As if to highlight the point about fact checking, Slate, Buzzfeed and Gizmodo reported that the first Tumblr affected was apparently the online “community newspaper” the Daily Dot. When asked about the first account spammed, Kaiser told iMediaEthics:

“The Daily Dot was not the first account affected. It may have been the first notable account affected, but that is speculation on my part.”

In a later update, Gizmodo noted that the first account infected was OhMyGodAnyway Tumblr.

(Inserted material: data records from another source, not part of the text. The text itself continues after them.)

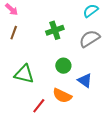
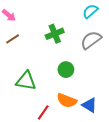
brown line: (14, 33) -> (13, 39), turned 40
blue triangle: (85, 80) -> (89, 105), moved

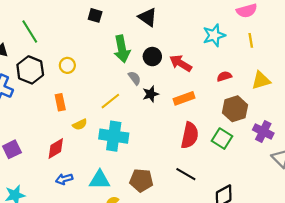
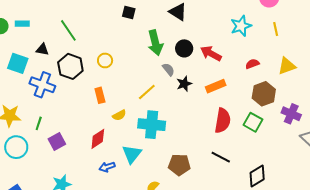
cyan triangle: (100, 180) -> (132, 154), moved, turned -50

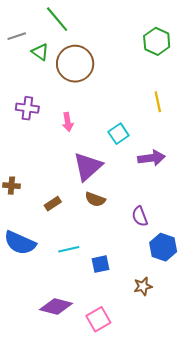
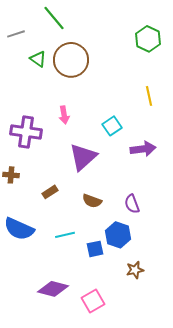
green triangle: (40, 52) -> (38, 59), moved
purple cross: (27, 108) -> (26, 132), moved, size x1.4
brown semicircle: (95, 199) -> (92, 201), moved
blue hexagon: (163, 247) -> (118, 235), moved

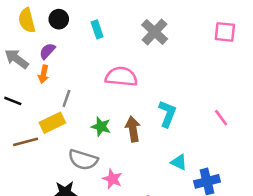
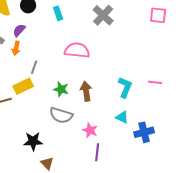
cyan L-shape: (167, 114) -> (125, 87), moved
pink line: (221, 118) -> (155, 82), turned -48
gray semicircle: (83, 160) -> (61, 115), moved
pink star: (112, 179) -> (90, 130), moved

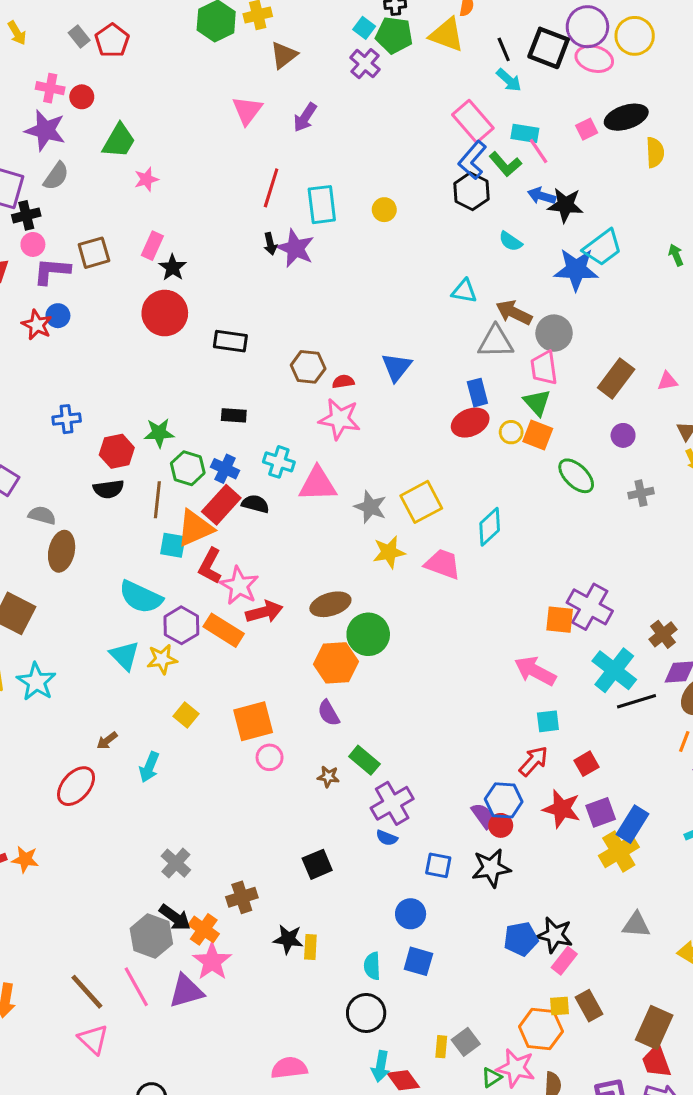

When asked for comment on how GNAA felt about the news coverage the hack was receiving, Kaiser went on to say:

“The media always glosses over the details when it comes to computers, that’s nothing new. I’d just like to reemphasize the fact that not a single account was ‘compromised’ or ‘stolen’. The script did one thing and one thing only: make blog posts.”

Many media outlets, such as BuzzFeed have told people to “change your password” but they are quick to point out this is just a precaution:

“There’s no evidence yet that this exploit actually accessed your account, or steals your password, but at this point it’s probably still a good idea.”

The last time GNAA made news was November 2012, for the “Sandy Loot Crew” hoax that Kaiser references above. The group posted multiple tweets feigning to organize and brag about a looting spree in the storm-ravaged areas of New York and posted fake pictures of looters stealing items, such as a television or a cat.  The tweets caused quite a stir and fooled a few news outlets including The Daily Mail. and the Drudge Report, both of which cited tweets or photos posted by people purportedly affiliated with GNAA.

Despite GNAA’s clear and widespread criticism of “modern journalism,” the issues the group are bringing up are being ignored wholesale by the media.  Gawker describes GNAA as “screwing with media organizations for laughs.” They mention the Sandy looter story but they do not get into question of fact checking or if it is more important to be first or be right.

Slate said of GNAA that “as a trolling group, the GNAA has no real defined mission, other than to wreck havoc on the Internet.”  iMediaEthics has followed up with GNAA to see if this if how they would describe themselves.

It is hard to say if GNAA is laughing but it seems fairly certain that the media and Tumblr users are not.